Finbar and Eddie Furey left in 1970, and for a short time just the four brothers, Paddy, Tom, Bobby and Liam, performed together. This line-up recorded only one album together, Welcome to Our House, in 1970 for their new label, Audio Fidelity Records. Later that same year, Liam and Bobby got into an argument that resulted in Bobby quitting the group. Bobby later said about his younger brother: "With Liam, it was very hard to be equal. I try to make it as equal as possible and everybody's happy that way. It makes it a better sound."

In 1971, the remaining Clancys recruited English folk singer Louis Killen to play the banjo, concertina, and spoons with the group. Together they made two studio albums for Audio Fidelity, Save the Land and Show Me the Way, on which they experimented with modernising their sound, musical style, and material, even including pop songs like Elton John's "Country Comfort". They recorded their final album for Audio Fidelity, the more traditional Live on St. Patrick's Day, at the Bushnell Auditorium in Hartford, Connecticut in 1972. It was released the following year.

By the early 1970s, the Clancys reduced their touring schedule to five months a year. The brothers were moving in different directions, and all of them had young families at home. Paddy had moved back to Ireland in 1968. Tom began acting again, first on stage and then on film and television. He relocated to the Los Angeles area in 1975, where he landed parts in the films The Killer Elite with James Caan and Robert Duvall and Swashbuckler with Robert Shaw. At the same time, Liam wanted to step out from his older brothers' shadows. According to the 2009 feature documentary, The Yellow Bittern: The Life and Times of Liam Clancy, Paddy and Tom Clancy dominated the group in ways that Liam felt were personally limiting. He moved to Calgary, Alberta, Canada in 1972 and began a solo career when not touring with his brothers. In spite of the brothers' growing distance, the group made one more album with Killen for Vanguard Records, The Clancy Brothers' Greatest Hits, as well as several television appearances on the Irish Rovers Show in Canada and a TV special for Brockton television in 1974 (in which Bobby Clancy made a surprise guest appearance).

### What you should do
Please continue the passage on the Clancy Brothers from the point where it stops.

### Data

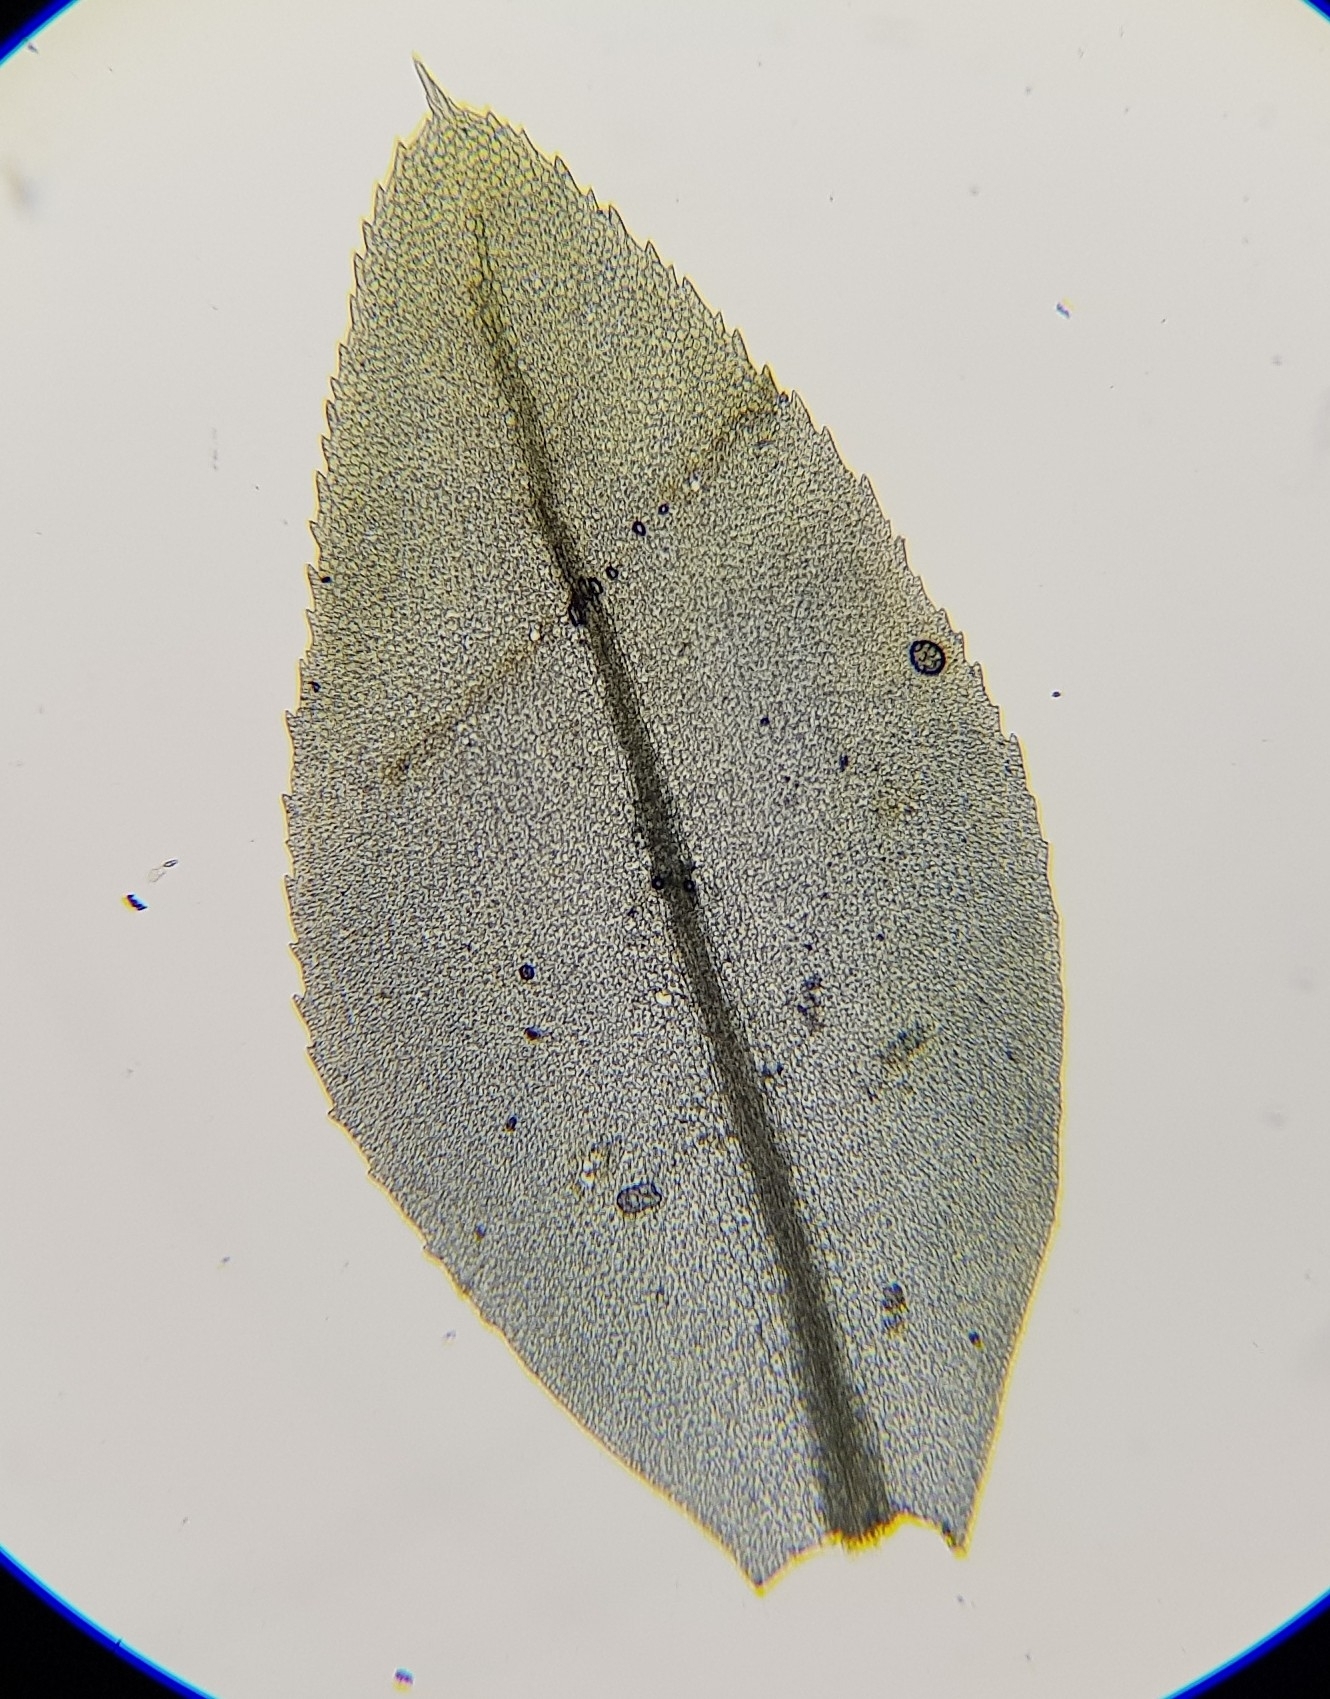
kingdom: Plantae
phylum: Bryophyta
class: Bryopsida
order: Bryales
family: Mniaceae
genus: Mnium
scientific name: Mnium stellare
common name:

### Reply to the task
A scheduling conflict between a tour of Australia and a television role with Tom Clancy provoked Liam to leave the group in early 1976. Tom allegedly accepted a television role over the tour of Australia, even though he had already signed a contract to do the tour. When confronted over the conflict, Liam later recalled Tom telling him, "Get off my fucking back, little brother." Soon afterwards, their sister Cait Clancy O'Connell was killed in a car crash. After the funeral in Ireland, Liam told his brothers that they would have to find a replacement for him. "I'm not going to work with you anymore—I can't be the 'little brother' anymore," Liam said, according to an interview in The Yellow Bittern. Louis Killen left as well, and Paddy and Tom decided to take a short hiatus from singing.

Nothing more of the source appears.